Aims/hypothesis: Glucose-lowering therapy with dipeptidyl peptidase-4 (DPP-4) inhibitors is associated with a low risk of hypoglycaemia. We hypothesise that DPP-4 inhibition prevents hypoglycaemia via increased glucagon counterregulation through the incretin hormone glucose-dependent insulinotropic polypeptide (GIP). Methods: Using a hyperinsulinaemic–hypoglycaemic clamp that targeted 2.5 mmol/l we examined the effects of the DPP-4 inhibitor vildagliptin and GIP infusion on steady state glucose infusion rate (GIR) and glucagon counterregulation in mice. Following up on this, we performed a hyperinsulinaemic–hypoglycaemic clamp in mice carrying a genetic deletion of the GIP receptor (GIPR−/− mice) or the glucagon receptor (GCGR−/− mice).

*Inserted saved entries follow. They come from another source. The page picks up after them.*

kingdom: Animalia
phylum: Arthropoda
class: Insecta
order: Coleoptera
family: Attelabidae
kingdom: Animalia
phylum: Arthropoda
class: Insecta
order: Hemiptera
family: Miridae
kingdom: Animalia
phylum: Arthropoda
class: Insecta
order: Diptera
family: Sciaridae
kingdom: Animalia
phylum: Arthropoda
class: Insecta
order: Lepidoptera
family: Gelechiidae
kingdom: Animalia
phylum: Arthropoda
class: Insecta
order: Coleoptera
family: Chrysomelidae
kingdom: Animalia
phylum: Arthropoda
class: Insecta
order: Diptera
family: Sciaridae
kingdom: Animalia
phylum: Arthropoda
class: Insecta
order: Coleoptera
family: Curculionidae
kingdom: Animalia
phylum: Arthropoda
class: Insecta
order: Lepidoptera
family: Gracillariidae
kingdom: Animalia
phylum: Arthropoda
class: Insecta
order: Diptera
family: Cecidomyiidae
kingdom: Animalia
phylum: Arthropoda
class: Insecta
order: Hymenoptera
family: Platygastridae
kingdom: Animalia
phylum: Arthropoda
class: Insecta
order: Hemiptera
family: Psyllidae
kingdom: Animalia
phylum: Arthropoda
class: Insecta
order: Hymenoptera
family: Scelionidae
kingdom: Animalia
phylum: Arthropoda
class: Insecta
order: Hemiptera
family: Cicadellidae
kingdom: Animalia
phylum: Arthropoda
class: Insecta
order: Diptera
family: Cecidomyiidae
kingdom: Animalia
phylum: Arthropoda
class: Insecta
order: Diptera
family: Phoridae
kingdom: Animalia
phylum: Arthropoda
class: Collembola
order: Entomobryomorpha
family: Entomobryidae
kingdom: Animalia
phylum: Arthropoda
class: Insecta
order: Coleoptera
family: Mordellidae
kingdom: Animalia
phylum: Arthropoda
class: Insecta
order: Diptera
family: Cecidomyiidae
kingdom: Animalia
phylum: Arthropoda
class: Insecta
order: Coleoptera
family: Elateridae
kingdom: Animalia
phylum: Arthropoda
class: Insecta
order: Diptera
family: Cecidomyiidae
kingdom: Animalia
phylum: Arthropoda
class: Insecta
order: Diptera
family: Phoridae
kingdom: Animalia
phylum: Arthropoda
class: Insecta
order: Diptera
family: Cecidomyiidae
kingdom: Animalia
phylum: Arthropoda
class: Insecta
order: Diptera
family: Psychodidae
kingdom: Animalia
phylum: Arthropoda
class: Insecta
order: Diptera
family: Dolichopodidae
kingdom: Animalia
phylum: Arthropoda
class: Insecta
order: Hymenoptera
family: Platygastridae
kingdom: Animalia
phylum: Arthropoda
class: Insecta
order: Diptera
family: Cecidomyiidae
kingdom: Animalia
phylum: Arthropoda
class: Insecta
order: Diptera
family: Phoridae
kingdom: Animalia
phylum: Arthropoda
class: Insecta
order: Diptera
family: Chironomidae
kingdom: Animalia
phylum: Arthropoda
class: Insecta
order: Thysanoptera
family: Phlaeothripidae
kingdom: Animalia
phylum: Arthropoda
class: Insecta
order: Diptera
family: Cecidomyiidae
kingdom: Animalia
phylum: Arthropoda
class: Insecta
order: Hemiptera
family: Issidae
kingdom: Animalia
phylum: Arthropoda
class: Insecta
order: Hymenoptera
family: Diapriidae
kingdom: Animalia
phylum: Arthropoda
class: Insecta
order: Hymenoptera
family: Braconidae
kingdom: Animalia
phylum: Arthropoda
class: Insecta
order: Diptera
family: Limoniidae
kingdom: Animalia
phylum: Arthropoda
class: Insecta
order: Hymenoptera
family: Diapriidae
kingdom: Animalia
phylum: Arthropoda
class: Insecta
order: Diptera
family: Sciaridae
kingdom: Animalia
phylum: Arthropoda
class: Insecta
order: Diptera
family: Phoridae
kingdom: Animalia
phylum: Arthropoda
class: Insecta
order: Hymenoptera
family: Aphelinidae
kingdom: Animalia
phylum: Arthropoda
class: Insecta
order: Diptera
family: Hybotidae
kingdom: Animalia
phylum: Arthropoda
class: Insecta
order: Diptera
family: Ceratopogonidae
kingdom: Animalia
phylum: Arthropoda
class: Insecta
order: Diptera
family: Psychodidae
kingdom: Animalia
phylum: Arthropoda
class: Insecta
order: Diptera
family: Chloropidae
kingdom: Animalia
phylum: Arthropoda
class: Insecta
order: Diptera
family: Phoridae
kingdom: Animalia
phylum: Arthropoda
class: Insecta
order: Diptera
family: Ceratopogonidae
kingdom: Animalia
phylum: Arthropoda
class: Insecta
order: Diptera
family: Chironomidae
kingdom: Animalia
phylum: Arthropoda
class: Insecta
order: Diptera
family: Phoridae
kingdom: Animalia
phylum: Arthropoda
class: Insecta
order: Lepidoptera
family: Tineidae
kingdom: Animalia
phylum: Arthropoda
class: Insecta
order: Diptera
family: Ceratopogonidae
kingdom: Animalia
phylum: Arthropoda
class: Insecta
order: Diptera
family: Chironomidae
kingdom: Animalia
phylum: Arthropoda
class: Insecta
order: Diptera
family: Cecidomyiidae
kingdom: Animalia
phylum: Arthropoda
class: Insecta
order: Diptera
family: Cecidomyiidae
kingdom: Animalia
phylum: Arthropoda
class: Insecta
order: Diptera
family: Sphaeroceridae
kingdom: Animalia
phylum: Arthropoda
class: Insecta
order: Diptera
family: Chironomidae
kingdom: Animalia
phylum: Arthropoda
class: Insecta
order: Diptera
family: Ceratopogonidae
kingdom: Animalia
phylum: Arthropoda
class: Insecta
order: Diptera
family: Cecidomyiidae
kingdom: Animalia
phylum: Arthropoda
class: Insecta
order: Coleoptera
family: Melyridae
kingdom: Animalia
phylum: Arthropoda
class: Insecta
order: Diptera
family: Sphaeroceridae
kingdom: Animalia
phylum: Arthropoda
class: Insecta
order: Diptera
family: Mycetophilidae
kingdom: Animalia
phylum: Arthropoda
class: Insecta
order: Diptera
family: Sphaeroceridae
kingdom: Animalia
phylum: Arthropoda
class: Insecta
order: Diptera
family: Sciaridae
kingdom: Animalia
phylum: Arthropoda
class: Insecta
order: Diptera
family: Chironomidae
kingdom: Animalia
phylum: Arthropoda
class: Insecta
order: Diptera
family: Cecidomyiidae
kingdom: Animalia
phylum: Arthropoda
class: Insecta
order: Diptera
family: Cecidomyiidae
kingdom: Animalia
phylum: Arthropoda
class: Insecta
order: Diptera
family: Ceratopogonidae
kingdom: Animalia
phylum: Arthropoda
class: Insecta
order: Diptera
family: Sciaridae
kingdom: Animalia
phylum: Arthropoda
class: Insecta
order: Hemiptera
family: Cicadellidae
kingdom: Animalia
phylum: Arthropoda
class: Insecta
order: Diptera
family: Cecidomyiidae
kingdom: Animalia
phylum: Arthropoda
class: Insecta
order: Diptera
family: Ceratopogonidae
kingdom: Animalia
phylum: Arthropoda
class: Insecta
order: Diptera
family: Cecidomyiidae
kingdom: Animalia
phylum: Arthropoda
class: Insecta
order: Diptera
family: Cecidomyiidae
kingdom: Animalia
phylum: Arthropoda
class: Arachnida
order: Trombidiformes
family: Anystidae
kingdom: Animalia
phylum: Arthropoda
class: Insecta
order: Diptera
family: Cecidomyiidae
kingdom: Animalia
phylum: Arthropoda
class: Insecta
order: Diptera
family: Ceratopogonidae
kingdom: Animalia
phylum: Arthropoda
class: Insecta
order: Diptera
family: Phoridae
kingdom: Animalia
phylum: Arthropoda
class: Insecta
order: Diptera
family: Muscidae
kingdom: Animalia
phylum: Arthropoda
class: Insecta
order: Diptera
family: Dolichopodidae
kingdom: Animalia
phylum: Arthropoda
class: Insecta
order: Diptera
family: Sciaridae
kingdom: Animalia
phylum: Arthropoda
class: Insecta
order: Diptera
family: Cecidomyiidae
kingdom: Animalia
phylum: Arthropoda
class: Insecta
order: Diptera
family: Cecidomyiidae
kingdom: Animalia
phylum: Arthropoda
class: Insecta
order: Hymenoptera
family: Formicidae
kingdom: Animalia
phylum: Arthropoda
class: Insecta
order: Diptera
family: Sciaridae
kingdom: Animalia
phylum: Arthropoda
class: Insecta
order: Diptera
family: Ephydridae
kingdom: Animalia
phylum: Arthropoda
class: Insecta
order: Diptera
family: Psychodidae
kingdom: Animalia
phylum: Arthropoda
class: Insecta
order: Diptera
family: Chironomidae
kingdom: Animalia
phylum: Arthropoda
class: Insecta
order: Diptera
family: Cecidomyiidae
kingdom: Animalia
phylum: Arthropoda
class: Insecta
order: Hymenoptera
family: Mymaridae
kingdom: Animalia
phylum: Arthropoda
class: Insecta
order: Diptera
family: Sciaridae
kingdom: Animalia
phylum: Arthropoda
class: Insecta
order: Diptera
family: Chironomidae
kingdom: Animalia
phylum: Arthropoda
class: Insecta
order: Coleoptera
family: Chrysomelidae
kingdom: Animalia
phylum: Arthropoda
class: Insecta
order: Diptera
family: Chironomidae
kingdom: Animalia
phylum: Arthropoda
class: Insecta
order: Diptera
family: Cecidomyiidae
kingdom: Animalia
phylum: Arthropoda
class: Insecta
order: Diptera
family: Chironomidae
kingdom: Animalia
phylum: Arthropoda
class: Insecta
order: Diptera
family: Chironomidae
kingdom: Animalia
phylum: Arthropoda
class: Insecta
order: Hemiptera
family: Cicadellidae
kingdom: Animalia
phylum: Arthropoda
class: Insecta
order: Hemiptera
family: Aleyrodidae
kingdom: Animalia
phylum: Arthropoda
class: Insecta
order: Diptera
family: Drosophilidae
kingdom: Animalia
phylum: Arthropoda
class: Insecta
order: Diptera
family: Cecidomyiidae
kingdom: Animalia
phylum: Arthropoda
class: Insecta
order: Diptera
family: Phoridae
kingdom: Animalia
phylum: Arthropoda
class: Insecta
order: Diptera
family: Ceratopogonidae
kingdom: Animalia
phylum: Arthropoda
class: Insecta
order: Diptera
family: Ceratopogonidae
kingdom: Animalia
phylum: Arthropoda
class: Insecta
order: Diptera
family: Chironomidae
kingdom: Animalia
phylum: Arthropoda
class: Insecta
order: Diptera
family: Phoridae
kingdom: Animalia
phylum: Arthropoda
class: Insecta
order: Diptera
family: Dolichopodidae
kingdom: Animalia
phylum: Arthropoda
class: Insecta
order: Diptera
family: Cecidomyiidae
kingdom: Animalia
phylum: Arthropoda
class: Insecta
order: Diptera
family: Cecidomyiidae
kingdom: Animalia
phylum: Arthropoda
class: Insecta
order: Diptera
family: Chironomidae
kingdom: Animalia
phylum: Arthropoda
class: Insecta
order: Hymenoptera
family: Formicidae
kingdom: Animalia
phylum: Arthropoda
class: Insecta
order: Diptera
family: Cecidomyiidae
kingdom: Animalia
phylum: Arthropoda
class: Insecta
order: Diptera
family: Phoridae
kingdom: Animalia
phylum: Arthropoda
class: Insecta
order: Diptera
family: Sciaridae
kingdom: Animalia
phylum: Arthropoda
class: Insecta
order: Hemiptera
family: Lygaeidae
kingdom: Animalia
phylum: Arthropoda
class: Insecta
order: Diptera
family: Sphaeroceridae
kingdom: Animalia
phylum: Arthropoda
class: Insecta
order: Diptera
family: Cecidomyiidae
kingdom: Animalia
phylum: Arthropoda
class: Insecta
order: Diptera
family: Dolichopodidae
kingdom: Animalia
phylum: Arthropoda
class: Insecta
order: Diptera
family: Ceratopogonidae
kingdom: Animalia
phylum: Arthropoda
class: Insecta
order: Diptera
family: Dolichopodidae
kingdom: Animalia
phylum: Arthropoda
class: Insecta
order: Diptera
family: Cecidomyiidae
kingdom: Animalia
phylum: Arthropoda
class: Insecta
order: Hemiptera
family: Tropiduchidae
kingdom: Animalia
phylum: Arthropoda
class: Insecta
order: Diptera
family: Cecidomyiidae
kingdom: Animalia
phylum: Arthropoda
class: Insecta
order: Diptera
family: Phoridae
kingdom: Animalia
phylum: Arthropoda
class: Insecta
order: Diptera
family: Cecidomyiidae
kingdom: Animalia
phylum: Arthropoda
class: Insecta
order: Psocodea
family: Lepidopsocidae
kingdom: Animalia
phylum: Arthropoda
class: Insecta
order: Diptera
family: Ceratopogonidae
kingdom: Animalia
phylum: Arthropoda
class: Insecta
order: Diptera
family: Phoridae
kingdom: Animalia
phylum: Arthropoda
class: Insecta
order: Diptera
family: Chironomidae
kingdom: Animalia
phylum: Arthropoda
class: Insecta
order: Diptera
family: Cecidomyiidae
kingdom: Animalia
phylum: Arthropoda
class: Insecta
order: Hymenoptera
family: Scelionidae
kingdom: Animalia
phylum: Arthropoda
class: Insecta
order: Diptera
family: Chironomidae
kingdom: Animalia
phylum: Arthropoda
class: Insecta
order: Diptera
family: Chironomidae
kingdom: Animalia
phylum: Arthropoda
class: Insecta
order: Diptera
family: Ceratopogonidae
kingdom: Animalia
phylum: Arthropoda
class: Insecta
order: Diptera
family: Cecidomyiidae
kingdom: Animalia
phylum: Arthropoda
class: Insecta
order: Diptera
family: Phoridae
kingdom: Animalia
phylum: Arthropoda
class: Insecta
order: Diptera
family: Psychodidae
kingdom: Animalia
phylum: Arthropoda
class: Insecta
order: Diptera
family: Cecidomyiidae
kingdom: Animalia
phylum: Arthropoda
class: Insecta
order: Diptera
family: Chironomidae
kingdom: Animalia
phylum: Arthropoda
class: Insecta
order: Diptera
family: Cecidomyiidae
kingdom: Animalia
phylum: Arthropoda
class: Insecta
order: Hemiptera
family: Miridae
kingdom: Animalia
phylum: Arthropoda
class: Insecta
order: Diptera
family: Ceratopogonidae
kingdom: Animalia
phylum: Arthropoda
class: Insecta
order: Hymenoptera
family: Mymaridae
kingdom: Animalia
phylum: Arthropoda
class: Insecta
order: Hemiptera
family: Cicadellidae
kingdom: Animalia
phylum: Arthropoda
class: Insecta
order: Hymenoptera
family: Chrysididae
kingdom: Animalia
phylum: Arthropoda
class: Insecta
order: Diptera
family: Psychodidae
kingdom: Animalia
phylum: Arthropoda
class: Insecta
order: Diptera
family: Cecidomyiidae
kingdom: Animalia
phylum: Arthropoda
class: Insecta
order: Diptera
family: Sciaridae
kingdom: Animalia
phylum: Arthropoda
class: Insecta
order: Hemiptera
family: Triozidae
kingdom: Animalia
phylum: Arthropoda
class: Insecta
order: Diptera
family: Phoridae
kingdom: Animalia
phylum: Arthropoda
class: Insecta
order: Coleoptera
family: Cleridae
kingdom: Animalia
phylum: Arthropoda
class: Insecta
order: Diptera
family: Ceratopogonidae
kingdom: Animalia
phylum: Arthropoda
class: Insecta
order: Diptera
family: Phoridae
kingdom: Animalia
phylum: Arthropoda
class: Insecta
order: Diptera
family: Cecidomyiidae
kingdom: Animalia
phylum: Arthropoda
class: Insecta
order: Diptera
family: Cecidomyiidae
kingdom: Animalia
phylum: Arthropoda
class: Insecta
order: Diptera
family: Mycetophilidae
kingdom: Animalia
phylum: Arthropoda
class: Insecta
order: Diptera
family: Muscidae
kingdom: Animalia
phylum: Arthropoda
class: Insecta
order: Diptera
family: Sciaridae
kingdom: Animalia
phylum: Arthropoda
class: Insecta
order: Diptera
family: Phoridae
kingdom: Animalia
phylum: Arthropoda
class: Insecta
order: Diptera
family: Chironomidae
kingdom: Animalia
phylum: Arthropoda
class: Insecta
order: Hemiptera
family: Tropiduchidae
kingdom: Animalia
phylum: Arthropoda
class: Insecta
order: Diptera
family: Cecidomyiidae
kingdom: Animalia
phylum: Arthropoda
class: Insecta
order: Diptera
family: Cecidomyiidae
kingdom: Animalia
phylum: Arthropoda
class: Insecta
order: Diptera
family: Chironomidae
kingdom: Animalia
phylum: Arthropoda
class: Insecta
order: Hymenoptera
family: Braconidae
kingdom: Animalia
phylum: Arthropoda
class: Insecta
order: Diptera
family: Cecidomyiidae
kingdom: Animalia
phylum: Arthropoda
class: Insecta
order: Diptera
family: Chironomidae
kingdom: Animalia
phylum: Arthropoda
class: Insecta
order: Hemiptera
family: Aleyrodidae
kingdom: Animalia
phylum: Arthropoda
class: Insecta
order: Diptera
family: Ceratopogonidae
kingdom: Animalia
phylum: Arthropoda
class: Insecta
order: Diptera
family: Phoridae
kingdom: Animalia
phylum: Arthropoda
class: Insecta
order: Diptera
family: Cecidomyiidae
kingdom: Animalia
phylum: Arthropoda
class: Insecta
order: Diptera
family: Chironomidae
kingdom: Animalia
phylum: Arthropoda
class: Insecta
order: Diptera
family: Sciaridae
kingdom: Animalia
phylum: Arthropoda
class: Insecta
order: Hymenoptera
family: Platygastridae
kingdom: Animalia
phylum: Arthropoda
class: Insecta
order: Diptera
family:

Results: GIR was reduced by 89.0 ± 3.1% (p = 7.0 × 10−6) by vildagliptin and by 38.8 ± 12.6% (p = 0.040) by GIP in wild-type (wt) mice, whereas GIR was increased both in GIPR−/− (to 33.0 ± 6.8 from 14.0 ± 2.9 μmol kg−1 min−1; p = 0.017) and in GCGR−/− mice (to 59.4 ± 1.1 from 16.5 ± 2.4 μmol kg−1 min−1; p = 8.2 × 10−7) compared with wt. By contrast, neither vildagliptin nor GIP had any effect on GIR in GCGR−/− mice. Furthermore, vildagliptin increased intact GIP four- to eightfold during hypoglycaemia and the counterregulatory increase in glucagon levels during hypoglycaemia was augmented by vildagliptin (incremental AUC [iAUC] during clamp was 99.2 ± 22.5 vs 42.0 ± 4.5 pmol/l × min in controls; p = 0.039) and GIP (iAUC of fold change during clamp was 372 ± 81 vs 161 ± 40 FC × min with saline; p = 0.031). Conclusions/interpretation: Based on these results we propose that DPP-4 inhibition protects from hypoglycaemia by augmenting glucagon counterregulation through a GIP–glucagon counterregulatory axis.